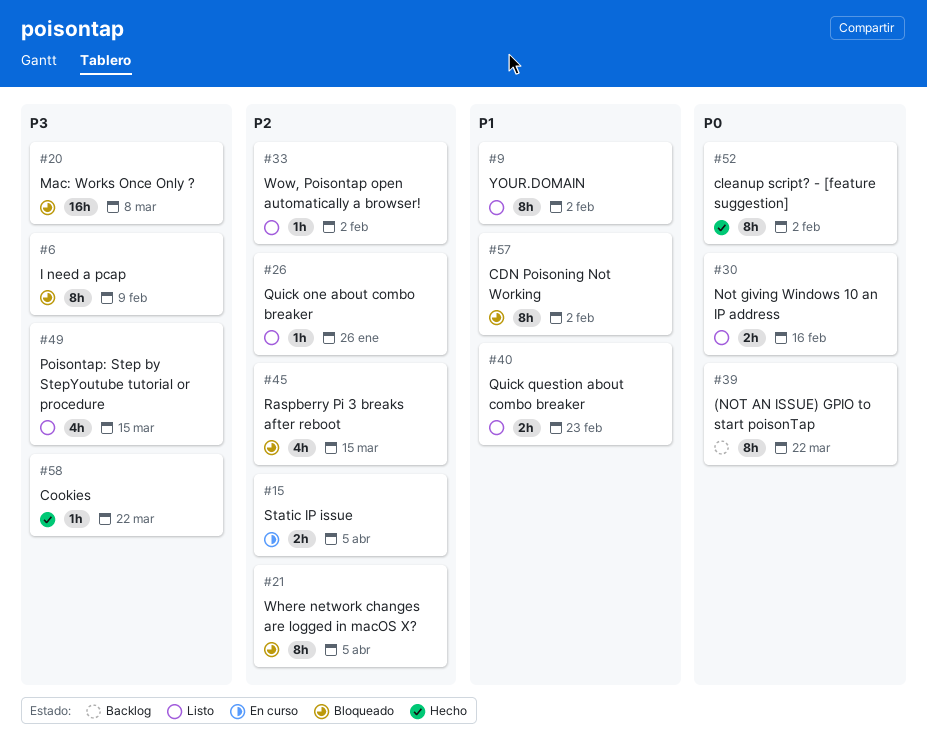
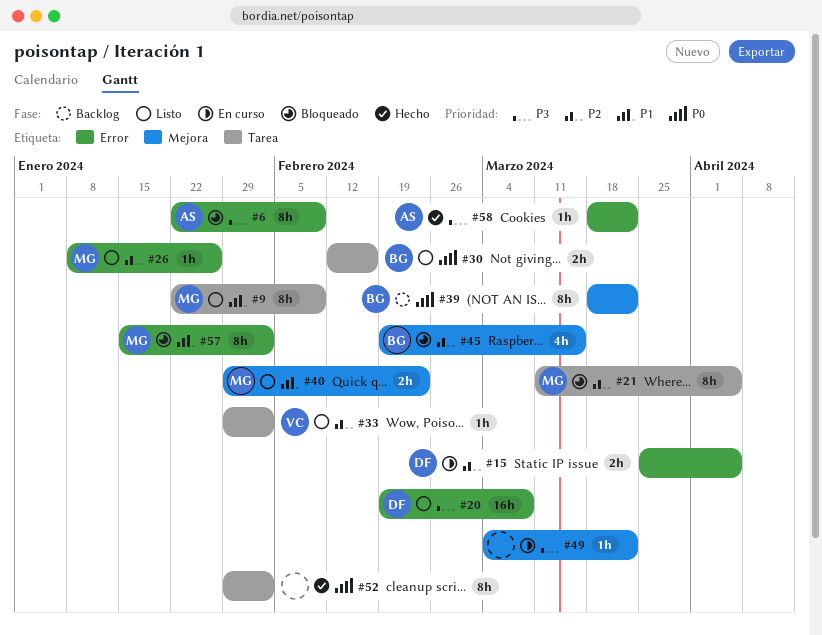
#9, due: Feb 2 -> Feb 9
#20, status: Bloqueado -> Listo
#49, status: Listo -> En curso
#49, estimate: 4h -> 1h
#49, due: Mar 15 -> Mar 22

Activity:
Show, from the entries above, every line that includes the string "status".

Answer to this problem:
#20, status: Bloqueado -> Listo
#49, status: Listo -> En curso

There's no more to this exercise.